:: 할 일 ::
"[//]: # (Image References)" 문구가 들어 있는 줄부터 행들의 끝까지, 첫 줄과 마지막 줄을 포함해 그대로 인용하세요.

:: 발췌한 행 ::

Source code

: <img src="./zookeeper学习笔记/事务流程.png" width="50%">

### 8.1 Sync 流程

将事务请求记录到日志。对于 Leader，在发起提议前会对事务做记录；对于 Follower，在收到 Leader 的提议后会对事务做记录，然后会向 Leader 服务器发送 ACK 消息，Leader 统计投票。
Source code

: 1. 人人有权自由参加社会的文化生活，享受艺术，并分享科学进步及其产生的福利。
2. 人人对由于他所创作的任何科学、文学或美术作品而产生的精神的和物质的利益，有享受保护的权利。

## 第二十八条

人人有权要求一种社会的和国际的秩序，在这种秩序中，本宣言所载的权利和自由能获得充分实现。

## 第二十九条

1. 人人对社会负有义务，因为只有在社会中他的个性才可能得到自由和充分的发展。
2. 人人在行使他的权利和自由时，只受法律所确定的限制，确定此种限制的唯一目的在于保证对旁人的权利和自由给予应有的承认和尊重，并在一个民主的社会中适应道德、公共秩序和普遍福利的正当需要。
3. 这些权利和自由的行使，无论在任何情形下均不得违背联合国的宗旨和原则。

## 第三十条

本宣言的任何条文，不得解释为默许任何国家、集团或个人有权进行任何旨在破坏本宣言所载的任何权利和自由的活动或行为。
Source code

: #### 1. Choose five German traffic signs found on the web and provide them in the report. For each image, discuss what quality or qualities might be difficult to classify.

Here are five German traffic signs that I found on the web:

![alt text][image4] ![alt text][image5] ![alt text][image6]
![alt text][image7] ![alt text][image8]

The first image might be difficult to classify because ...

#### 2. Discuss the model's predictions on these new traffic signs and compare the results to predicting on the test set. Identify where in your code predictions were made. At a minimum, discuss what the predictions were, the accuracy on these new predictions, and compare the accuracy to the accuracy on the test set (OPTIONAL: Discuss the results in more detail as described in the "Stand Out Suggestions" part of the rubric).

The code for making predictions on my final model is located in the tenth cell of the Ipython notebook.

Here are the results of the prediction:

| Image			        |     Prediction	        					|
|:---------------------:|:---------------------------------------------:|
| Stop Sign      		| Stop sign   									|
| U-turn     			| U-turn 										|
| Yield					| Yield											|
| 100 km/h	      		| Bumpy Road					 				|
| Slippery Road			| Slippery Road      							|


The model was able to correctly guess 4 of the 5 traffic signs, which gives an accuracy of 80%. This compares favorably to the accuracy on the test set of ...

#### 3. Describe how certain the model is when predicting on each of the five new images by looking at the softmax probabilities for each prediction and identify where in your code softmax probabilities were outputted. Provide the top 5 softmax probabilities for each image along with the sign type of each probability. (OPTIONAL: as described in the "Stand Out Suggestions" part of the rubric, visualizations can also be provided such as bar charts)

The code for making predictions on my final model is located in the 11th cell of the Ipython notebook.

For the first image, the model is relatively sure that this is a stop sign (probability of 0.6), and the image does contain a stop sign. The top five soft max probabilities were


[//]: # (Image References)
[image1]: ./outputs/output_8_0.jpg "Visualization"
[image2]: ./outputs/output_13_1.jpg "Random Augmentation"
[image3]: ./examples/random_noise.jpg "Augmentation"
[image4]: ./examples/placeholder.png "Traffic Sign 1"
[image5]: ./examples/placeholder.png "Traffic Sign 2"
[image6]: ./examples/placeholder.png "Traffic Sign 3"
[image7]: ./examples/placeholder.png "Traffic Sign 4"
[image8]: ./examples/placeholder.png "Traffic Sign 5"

:: 과제 결과 ::
[//]: # (Image References)
[image1]: ./outputs/output_8_0.jpg "Visualization"
[image2]: ./outputs/output_13_1.jpg "Random Augmentation"
[image3]: ./examples/random_noise.jpg "Augmentation"
[image4]: ./examples/placeholder.png "Traffic Sign 1"
[image5]: ./examples/placeholder.png "Traffic Sign 2"
[image6]: ./examples/placeholder.png "Traffic Sign 3"
[image7]: ./examples/placeholder.png "Traffic Sign 4"
[image8]: ./examples/placeholder.png "Traffic Sign 5"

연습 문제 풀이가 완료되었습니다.